Whatever the specific types of autonomy desired by the various Maori movements, however, these seemed particularly far away at mid-century. Even 'equality' had not yet arrived. To take one example, it was not accidental that almost all police were pakeha. Maori were not considered to have a responsible enough 'temperament' to do such an important job. The state believed (in the words of a senior sergeant in 1950) that the 'average European would strongly resent being corrected or reprimanded by a Maori'. One thing that all involved in the interface between the two peoples of Aotearoa/New Zealand could agree on was that the way ahead in 'race' and Crown-Maori relations would be far from unproblematic and untroubled.
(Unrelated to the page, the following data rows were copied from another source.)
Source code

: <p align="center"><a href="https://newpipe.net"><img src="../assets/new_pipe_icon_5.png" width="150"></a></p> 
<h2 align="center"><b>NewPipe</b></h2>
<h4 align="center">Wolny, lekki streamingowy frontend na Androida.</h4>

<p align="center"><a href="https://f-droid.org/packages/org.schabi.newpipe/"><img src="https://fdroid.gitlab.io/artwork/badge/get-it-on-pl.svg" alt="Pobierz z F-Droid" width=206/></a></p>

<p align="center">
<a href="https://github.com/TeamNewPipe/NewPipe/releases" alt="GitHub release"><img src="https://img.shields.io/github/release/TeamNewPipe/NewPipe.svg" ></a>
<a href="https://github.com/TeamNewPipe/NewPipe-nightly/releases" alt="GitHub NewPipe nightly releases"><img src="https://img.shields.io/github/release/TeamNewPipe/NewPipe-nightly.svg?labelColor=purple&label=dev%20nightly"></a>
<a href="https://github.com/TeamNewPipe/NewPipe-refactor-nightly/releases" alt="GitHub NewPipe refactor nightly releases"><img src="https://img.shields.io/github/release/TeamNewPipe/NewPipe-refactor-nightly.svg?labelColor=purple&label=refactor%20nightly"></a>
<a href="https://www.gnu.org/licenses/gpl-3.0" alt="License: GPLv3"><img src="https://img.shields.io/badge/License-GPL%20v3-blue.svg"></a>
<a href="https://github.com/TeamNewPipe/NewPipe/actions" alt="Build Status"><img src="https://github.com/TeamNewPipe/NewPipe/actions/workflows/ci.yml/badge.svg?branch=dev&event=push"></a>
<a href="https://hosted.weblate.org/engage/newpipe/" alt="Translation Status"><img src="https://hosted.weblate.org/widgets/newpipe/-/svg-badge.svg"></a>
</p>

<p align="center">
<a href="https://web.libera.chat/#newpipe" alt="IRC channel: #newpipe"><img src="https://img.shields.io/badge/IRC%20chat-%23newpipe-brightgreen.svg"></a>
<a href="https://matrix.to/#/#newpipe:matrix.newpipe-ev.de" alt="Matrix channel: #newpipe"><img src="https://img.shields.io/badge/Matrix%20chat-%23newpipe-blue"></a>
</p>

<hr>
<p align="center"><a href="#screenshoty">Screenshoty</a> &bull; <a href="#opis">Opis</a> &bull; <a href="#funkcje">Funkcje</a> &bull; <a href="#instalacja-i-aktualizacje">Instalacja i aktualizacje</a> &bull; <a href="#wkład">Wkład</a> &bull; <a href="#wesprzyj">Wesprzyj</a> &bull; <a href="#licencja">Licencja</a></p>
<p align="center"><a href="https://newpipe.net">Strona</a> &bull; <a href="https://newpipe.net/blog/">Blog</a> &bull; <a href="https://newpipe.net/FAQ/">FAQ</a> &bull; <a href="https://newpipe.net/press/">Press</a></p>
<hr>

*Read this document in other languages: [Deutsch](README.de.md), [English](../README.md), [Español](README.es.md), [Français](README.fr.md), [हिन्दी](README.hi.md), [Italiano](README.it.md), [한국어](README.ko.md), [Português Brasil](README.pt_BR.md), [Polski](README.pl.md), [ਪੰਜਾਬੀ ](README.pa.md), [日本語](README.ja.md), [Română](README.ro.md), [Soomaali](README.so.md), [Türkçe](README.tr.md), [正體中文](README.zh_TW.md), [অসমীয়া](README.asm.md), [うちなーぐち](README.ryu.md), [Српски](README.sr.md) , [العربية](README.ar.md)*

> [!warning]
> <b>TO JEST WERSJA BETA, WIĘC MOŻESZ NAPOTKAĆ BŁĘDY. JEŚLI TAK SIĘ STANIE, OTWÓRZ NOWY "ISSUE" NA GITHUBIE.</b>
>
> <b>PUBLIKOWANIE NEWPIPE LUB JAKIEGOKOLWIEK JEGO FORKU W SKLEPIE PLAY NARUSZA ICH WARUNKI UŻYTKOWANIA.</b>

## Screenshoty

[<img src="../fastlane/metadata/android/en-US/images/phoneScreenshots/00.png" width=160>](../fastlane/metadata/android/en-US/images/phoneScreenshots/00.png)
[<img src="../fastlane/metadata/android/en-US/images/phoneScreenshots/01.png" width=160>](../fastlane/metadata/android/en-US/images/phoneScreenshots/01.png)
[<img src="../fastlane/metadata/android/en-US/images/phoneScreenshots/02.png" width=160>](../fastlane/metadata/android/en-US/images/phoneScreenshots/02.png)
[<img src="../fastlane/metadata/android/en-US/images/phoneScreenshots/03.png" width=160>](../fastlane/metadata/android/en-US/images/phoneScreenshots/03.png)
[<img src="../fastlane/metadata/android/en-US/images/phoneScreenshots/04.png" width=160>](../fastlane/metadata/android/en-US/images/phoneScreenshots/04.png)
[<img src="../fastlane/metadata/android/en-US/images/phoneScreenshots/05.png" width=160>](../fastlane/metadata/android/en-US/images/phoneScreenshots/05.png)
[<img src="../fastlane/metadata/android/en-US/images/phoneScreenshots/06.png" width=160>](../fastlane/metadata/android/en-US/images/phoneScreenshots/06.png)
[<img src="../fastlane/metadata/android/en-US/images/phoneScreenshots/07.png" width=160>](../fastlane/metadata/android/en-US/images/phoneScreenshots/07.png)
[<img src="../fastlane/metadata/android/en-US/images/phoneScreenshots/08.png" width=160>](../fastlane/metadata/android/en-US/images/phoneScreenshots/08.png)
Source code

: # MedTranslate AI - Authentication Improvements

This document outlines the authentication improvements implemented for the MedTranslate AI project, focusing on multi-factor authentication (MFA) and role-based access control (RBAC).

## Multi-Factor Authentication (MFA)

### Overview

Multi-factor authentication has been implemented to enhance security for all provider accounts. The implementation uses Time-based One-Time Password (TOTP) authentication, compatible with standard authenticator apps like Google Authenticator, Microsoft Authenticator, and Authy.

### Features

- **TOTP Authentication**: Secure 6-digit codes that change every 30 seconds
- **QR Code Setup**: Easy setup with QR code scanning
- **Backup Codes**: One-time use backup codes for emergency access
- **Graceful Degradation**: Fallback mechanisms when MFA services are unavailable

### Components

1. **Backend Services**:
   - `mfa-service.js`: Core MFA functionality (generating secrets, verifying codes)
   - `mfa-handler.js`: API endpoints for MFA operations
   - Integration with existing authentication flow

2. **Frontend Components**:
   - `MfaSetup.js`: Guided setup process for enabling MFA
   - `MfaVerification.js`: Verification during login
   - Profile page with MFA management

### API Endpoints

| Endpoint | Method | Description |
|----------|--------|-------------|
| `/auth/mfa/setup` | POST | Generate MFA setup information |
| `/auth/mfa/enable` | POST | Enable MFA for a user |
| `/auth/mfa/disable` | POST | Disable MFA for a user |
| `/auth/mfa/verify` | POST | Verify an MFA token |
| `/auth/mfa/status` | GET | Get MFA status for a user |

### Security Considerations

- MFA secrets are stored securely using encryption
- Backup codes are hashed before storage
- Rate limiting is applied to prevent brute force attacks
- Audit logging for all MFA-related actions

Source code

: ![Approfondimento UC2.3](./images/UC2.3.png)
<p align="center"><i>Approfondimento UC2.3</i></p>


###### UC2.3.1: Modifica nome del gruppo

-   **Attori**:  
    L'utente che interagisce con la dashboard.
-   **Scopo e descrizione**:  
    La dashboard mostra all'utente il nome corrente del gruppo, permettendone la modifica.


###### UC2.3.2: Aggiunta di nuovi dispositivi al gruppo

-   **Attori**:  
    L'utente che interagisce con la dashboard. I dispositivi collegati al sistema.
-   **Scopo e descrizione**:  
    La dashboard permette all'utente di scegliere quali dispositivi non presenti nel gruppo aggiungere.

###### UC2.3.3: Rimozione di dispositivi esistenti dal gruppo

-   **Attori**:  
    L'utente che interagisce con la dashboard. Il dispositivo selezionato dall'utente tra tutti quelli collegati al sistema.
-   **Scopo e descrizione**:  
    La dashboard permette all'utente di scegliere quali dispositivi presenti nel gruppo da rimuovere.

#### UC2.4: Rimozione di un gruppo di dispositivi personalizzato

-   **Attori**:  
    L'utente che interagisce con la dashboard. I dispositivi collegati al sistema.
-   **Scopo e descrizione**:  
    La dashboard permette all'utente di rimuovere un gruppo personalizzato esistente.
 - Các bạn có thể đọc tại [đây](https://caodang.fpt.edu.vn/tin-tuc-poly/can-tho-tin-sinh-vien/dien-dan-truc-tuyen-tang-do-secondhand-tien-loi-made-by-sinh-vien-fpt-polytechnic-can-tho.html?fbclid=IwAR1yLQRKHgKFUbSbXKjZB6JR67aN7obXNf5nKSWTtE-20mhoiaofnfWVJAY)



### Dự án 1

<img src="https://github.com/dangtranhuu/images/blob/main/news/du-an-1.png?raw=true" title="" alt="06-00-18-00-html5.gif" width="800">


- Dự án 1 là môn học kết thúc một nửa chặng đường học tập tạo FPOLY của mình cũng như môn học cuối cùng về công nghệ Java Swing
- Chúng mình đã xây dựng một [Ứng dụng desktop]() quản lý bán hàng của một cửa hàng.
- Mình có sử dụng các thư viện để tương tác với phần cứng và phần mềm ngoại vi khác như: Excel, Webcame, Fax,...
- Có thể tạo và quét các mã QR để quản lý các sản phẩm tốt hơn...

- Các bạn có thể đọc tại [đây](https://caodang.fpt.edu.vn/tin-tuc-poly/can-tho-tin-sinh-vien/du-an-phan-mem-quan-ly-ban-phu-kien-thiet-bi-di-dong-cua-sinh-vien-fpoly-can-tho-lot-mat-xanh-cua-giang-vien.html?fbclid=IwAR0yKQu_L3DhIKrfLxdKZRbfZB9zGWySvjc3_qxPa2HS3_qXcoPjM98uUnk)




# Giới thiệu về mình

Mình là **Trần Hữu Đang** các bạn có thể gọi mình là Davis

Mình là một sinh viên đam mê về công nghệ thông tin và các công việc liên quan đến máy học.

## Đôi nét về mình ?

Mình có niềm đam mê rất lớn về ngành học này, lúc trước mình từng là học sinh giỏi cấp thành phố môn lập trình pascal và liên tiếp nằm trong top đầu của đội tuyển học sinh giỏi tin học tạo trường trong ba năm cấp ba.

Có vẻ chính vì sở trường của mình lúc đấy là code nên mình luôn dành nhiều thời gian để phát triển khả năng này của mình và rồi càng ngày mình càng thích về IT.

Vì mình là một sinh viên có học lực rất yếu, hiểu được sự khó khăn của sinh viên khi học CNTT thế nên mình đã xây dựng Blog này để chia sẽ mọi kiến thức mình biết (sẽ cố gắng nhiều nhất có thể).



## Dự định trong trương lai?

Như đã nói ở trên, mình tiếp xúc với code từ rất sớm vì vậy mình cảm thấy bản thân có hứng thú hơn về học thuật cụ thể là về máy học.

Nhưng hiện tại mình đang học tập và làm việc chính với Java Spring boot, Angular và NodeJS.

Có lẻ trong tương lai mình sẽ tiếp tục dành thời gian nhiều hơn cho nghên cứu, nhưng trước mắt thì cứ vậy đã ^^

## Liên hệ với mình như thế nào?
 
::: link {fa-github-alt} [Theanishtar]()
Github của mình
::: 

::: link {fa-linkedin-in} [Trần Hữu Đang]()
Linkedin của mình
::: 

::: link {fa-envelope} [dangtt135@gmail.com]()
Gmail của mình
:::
This was no small matter in what was officially and popularly considered to be one of the most tranquil societies in the world – perhaps the most peaceful of all.

Yet, although the two major peoples of New Zealand often 'talked past each other' over the next half-century, dialogue did continue and results of sorts did occur. Organisational developments tended to conform to the long-established pattern: significant exercise of Maori agency would be followed by Crown appropriation, and this in turn would be succeeded by Maori attempts to reappropriate the appropriation. All the while, despite the discrepancy between the enormous coercive and hegemonic power of the state and the relative lack of resources of Maori organisations, discussions, debate and sometimes consultation or negotiations occurred. Such engagement continued through a period of increasing, urban-based intermarriage, and gathered momentum during the 'Maori Renaissance' of the 1970s and 1980s, when pakeha and governments had scant choice but to listen more closely to the raised voices of Maoridom and respond page 272in various ways to its autonomist strategies and the tactics it was developing to pursue them.

What they were hearing was, in essence, what Maori had been saying throughout the first half of the twentieth century – indeed, since the beginning of colonisation. In turn, the Crown, at least until the 1970s– 80s, and in some interpretations also thereafter, sought what it had always aimed for: a society of fully assimilated Maori (and other non-pakeha ethnicities). While the two visions might be ultimately incompatible, the search continued for a modus vivendi – in the Crown's eyes a temporary one, but in Maoridom's eyes a lasting one which would entrench state recognition of rangatiratanga. Interactions between Crown (and more broadly, pakeha) and Maori remained, accordingly, highly complex.

The state continued to attempt to defuse or deflect autonomism, often using methods which engaged with and incorporated the organisational and other manifestations of rangatiratanga. Despite both this and urbanisation, Maoridom continued to focus on achieving autonomy, often borrowing from pakeha modes, concepts and structures along the way, and sometimes working to 'take back' (or at least make use of) Maori-based institutions which had been officialised. Despite its strength, and favourable demographic and other factors, the Crown was unable to effect its grand strategy of fully incorporating and then superseding rangatiratanga.128

All through the period under review – and well into the future – Maori collective organisation, in its myriad of tribal, pan-tribal, subtribal and non-tribal expressions, adapted and flourished in the face of great odds, and Maori culture survived, adjusted and revived as demographic recovery proceeded. Maoridom had not, as the Crown wished, withered away, however bleak its future had seemed as the twentieth century approached. Despite urban migration and state containment, it remained vibrant in 1950, and the Crown, whatever its assimilationist vision, had no choice but to continue to engage with Maoridom's aspiration for full exercise of rangatiratanga. The struggle had no end in sight for either of the signatory parties to the Treaty of Waitangi.